TEKS PILIHAN:
- - - - - - -

Sabtu 08 Jul 2017 08:08 WIB

Sri Mulyani: Pembangunan Harusnya Dibiayai Pajak Bukan Utang

Rep: Sapto Andika Candra/ Red: Nur Aini
 Menteri Keuangan Sri Mulyani  menyampaikan keterangan kepada wartawan terkait akses informasi keuangan untuk kepentingan perpajakan di Kantor Pusat Direktorat Jenderal Pajak, Jakarta, Jumat (9/6).
Foto: Republika/Agung Supriyanto
Menteri Keuangan Sri Mulyani menyampaikan keterangan kepada wartawan terkait akses informasi keuangan untuk kepentingan perpajakan di Kantor Pusat Direktorat Jenderal Pajak, Jakarta, Jumat (9/6).

- - - - - - -

DATA TERSIMPAN:
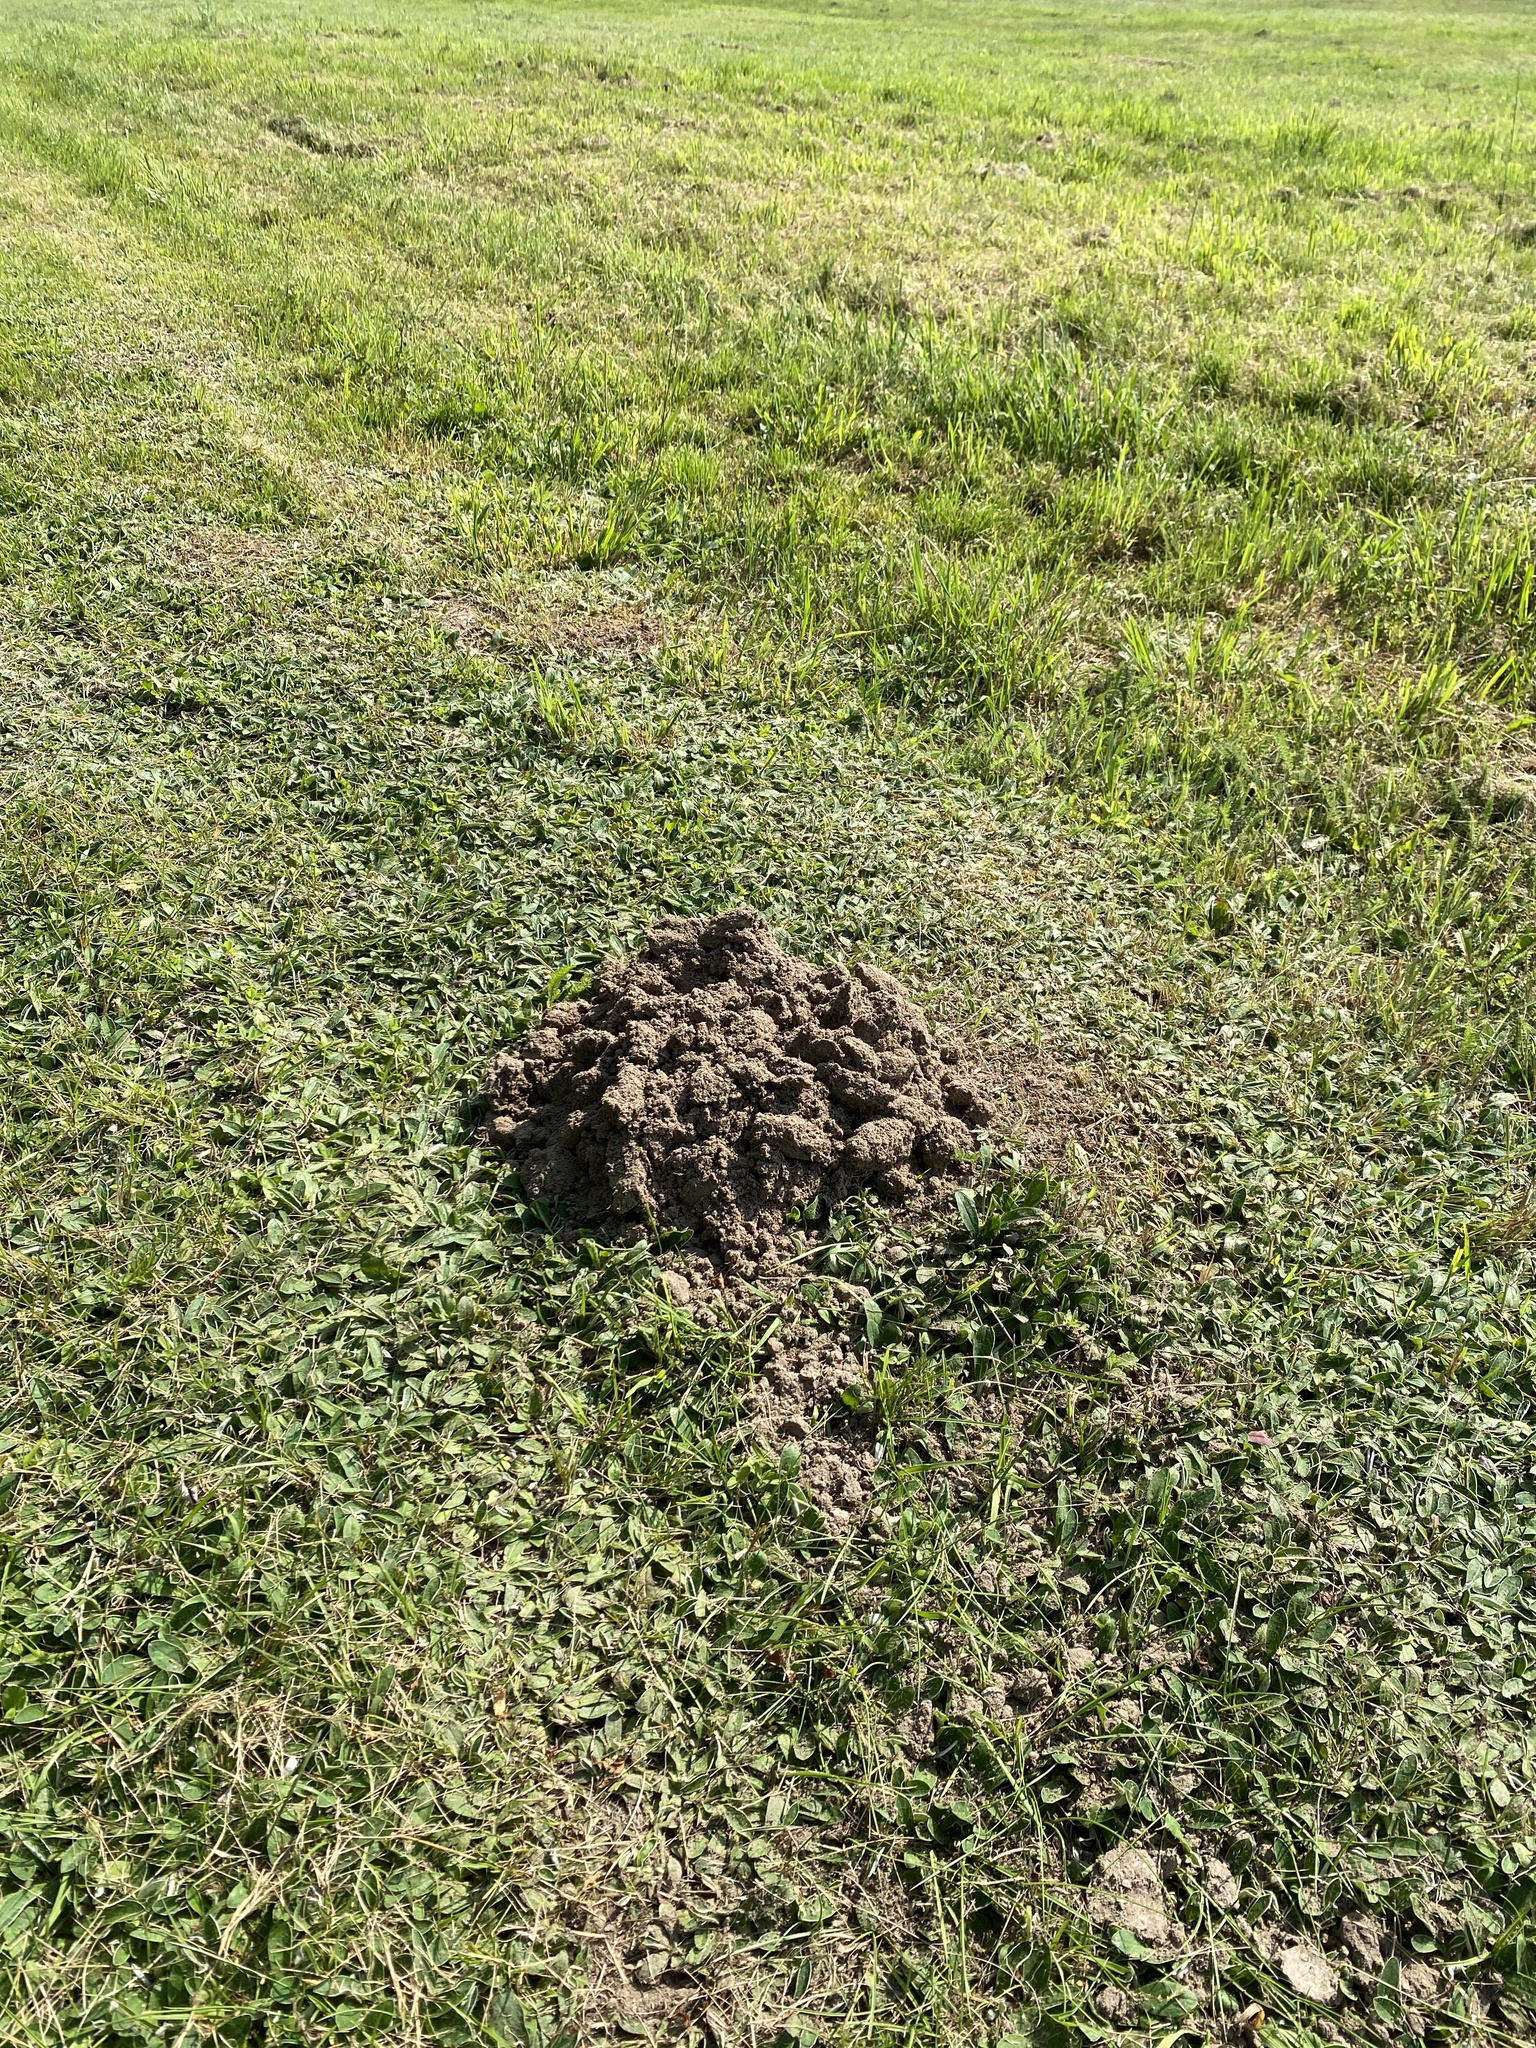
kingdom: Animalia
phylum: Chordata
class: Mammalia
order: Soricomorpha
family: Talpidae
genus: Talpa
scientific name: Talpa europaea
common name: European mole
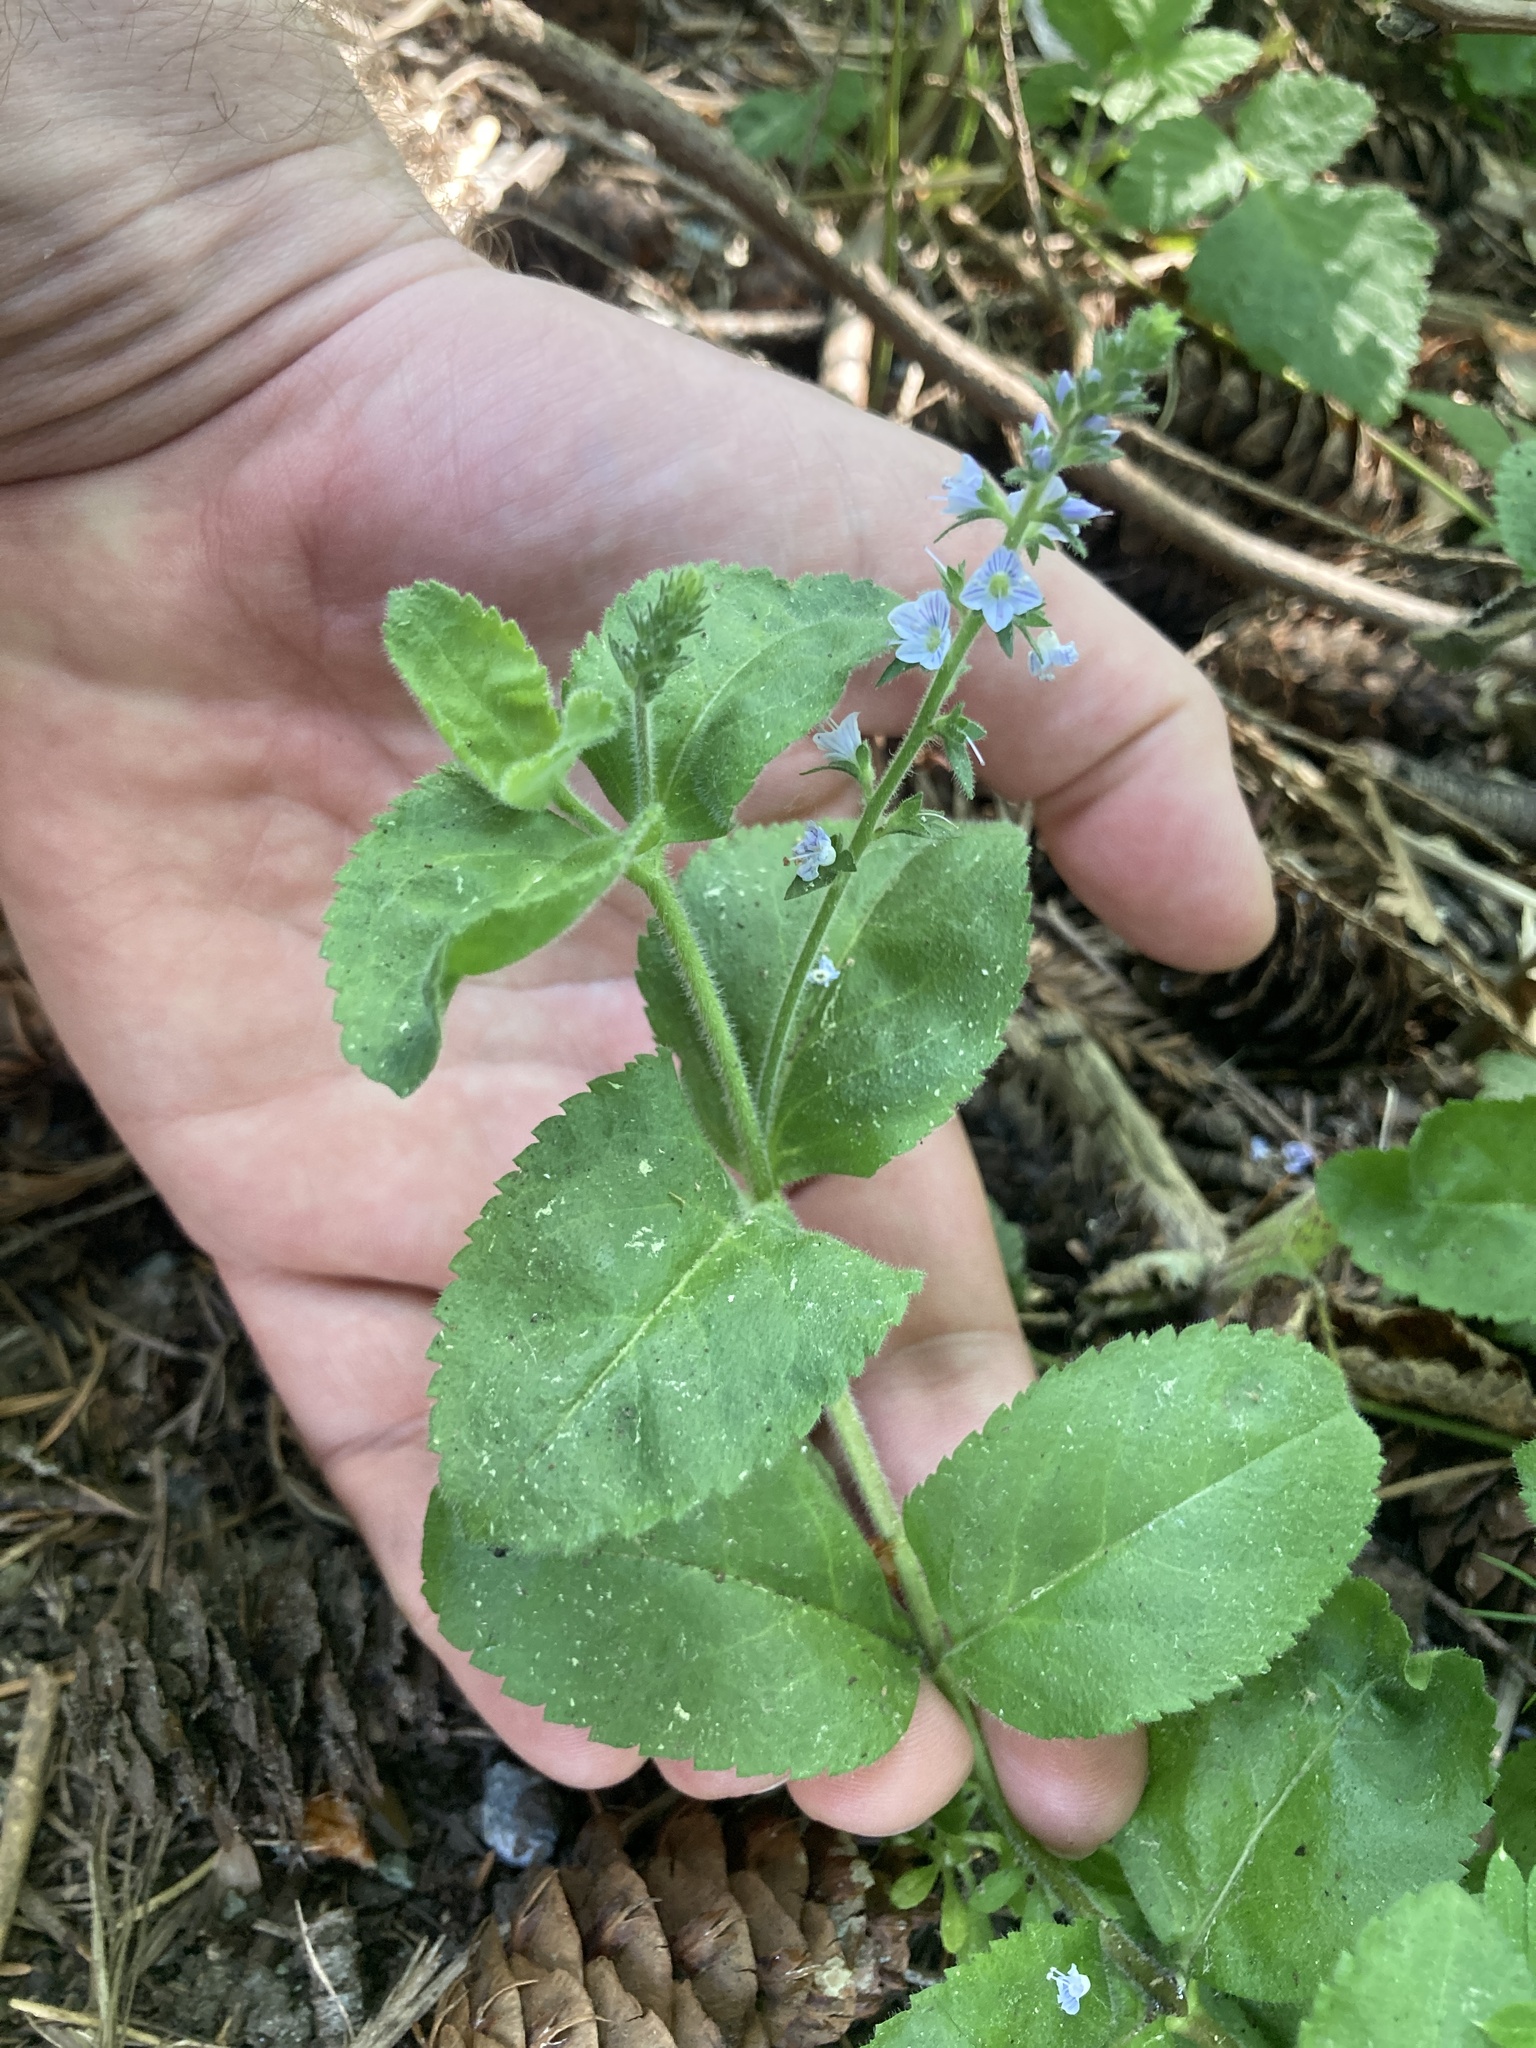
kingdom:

- - - - - - -

SOAL LATIHAN: Lanjutkan berita tentang pandangan Sri Mulyani bahwa pembangunan seharusnya dibiayai pajak, mulai setelah kalimat terakhir yang tertera.

JAWABAN LATIHAN:
REPUBLIKA.CO.ID, JAKARTA -- Menteri Keuangan Sri Mulyani mengungkapkan pemikirannya tentang pengelolaan utang pemerintah. Penjelasannya ini menyusul keputusan pemerintah untuk menaikkan pembiayaan utang dalam Rancangan Anggaran Pendapatan dan Belanja Negara Perubahan (RAPBN-P) 2017 dari Rp 384,7 triliun menjadi Rp 461,3 triliun. Lebih rinci lagi, penerbitan Surat Berharga Negara (SBN) naik menjadi Rp 467,3 triliun, dari Rp 400 triliun.

Sri menyebutkan saat ini rasio utang pemerintah masih berada di bawah 30 persen terhadap PDB, dengan defisit fiskalnya yang dicoba untuk dijaga di kisaran 2,5 persen terhadap PDB. Menurutnya angka ini jauh lebih rendah jika dibandingkan dengan negara G-20 lainnya.

Menurutnya, dengan defisit di kisaran 2,5 persen Indonesia mampu tumbuh ekonominya di atas 5 persen. Artinya, stimulus fiskal mampu meningkatkan perekonomian sehingga utang tersebut menghasilkan kegiatan produktif.  "Indonesia tetap mengelola utang secara prudent (hati-hati). Presiden Joko Widodo tengah menggelontorkan anggaran besar untuk membangun infrastruktur di Indonesia. Ini merupakan upaya pemerintahannya untuk mengejar ketinggalan pembangunan," ujar Sri.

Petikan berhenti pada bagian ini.